▶ **Selection**
┏━━
Make Your Own Park at Wilshire and Vermont (click to enlarge; or see full text, below)

Last July, I wrote an article in Bicycling magazine about our hometown “Department of DIY,” the group that painted a much-needed bike lane on bridge that crossed the Los Angeles River - a spot that where a lane had been proposed, promised, and even funded by the city, over and over again, but where no facility had ever happened, despite the documented danger cyclists faced there.

The article evoked a lot of debate. Metblogs was the first to notice the lane, here. Activist Stephen Box wrote about it here; Toronto’s Urban Repair Squad – the mothership of all home-made bike lane projects – featured it here; and I revisited the topic at StreetsblogLA (a series of posts and articles followed, rounding out the debate.)

I just received a communique from the Department of DIY announcing its latest action – in conjunction with today’s Parking Day celebration (for the uninitiated: a special day when we take over parking spaces, paying the meter fees to use the section of roadway for something else – art, protest, selling cookies, and making sweet, sweet love…)

Here are pictures of the sign and a statement from the Department. (Perhaps not obviously, whether the city actually is involved with this couldn’t be confirmed. I suggest you contact the appropriate folks mentioned in the sign text and find out for yourself…)
┗━━
▶ **Stated problem a**
List every line in the rows that contains the string "numericTimeSignature", matching case exactly.

▶ **Provided material**
┏━━
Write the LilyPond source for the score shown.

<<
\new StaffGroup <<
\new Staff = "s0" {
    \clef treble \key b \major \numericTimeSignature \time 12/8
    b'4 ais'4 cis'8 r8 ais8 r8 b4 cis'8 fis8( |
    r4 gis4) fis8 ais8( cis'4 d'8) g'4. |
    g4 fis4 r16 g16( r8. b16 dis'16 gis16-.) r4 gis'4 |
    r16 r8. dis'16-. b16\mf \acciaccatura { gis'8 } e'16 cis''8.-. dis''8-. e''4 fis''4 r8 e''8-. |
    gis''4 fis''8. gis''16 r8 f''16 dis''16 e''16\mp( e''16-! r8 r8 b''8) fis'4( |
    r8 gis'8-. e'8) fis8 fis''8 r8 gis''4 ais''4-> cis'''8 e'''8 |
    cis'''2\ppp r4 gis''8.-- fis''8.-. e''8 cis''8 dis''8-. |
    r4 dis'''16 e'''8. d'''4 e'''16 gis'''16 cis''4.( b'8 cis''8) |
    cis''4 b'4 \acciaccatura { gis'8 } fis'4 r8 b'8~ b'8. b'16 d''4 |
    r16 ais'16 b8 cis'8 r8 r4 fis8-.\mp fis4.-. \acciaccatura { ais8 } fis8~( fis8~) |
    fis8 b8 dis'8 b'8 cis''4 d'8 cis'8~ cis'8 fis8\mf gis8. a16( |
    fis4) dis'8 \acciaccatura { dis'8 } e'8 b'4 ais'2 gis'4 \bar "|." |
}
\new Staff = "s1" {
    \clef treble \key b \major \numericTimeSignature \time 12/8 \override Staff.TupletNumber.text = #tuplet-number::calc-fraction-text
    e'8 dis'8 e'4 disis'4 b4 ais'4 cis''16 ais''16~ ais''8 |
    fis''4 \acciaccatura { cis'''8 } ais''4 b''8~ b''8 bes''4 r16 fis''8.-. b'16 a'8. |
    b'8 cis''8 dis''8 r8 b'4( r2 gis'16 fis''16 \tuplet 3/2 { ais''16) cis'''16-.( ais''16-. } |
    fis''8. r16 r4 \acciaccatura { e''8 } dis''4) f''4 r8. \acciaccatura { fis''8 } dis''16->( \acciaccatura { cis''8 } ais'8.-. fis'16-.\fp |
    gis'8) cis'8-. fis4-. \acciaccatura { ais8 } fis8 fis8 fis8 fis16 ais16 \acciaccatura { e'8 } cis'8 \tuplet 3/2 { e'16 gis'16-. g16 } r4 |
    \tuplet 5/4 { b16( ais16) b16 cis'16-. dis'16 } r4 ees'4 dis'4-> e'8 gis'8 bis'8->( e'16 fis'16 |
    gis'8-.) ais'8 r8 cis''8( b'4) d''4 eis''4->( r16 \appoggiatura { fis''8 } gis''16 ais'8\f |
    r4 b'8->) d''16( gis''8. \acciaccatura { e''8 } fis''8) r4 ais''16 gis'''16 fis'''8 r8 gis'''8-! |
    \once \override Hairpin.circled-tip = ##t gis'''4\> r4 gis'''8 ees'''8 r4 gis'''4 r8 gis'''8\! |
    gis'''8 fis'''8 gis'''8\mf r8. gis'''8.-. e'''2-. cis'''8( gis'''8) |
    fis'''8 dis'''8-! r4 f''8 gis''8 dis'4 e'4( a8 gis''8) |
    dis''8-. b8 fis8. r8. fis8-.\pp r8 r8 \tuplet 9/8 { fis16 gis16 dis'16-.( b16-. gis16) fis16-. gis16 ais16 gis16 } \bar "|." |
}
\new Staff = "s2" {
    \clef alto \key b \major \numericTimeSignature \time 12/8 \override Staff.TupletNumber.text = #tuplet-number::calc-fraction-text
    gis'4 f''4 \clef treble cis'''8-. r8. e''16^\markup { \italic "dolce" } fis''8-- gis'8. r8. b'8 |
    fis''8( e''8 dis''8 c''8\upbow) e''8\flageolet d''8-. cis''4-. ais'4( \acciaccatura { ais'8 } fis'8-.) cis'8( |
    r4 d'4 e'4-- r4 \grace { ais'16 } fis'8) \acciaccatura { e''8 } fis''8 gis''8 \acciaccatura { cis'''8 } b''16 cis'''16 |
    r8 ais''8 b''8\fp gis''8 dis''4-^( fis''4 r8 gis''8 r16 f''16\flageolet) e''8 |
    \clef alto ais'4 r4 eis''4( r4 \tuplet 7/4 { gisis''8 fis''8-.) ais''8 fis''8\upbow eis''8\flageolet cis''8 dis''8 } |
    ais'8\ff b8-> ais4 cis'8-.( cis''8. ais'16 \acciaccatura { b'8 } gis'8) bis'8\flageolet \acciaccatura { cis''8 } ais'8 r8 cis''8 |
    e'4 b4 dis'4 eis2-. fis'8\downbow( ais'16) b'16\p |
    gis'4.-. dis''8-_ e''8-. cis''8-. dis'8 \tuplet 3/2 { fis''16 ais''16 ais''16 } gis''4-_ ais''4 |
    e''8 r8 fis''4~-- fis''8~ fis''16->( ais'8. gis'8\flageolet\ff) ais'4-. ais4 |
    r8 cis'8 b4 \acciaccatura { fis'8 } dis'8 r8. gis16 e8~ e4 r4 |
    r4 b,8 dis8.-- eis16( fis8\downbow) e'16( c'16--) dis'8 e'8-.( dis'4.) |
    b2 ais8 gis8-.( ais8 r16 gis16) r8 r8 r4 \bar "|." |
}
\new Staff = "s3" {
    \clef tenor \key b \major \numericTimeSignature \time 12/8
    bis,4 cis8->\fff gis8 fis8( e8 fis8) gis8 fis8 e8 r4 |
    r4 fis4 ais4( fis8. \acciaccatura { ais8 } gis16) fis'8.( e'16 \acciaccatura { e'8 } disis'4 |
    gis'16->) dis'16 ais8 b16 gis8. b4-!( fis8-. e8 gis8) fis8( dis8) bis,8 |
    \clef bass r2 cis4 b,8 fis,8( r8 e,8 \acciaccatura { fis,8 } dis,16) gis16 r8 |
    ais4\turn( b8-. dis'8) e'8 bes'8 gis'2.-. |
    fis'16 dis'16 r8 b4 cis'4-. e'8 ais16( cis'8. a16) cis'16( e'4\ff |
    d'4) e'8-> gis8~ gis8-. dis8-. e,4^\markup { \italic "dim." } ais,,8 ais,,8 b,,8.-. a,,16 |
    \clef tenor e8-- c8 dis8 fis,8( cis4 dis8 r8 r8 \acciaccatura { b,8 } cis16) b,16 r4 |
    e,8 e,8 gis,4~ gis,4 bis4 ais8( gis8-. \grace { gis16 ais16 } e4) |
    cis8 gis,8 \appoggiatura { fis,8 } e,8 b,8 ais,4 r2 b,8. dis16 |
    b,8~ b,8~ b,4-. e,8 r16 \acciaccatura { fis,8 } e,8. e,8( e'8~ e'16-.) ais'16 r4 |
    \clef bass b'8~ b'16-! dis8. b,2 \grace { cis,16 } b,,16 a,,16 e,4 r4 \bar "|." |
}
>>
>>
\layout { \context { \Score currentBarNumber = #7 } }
┗━━
▶ **Stated problem b**
According to the post about the Department of DIY, what uses can a parking space be put to on Parking Day? List all of them.

▶ **Correct response a**
    \clef treble \key b \major \numericTimeSignature \time 12/8
    \clef treble \key b \major \numericTimeSignature \time 12/8 \override Staff.TupletNumber.text = #tuplet-number::calc-fraction-text
    \clef alto \key b \major \numericTimeSignature \time 12/8 \override Staff.TupletNumber.text = #tuplet-number::calc-fraction-text
    \clef tenor \key b \major \numericTimeSignature \time 12/8

▶ **Correct response b**
- art
- protest
- selling cookies
- making sweet, sweet love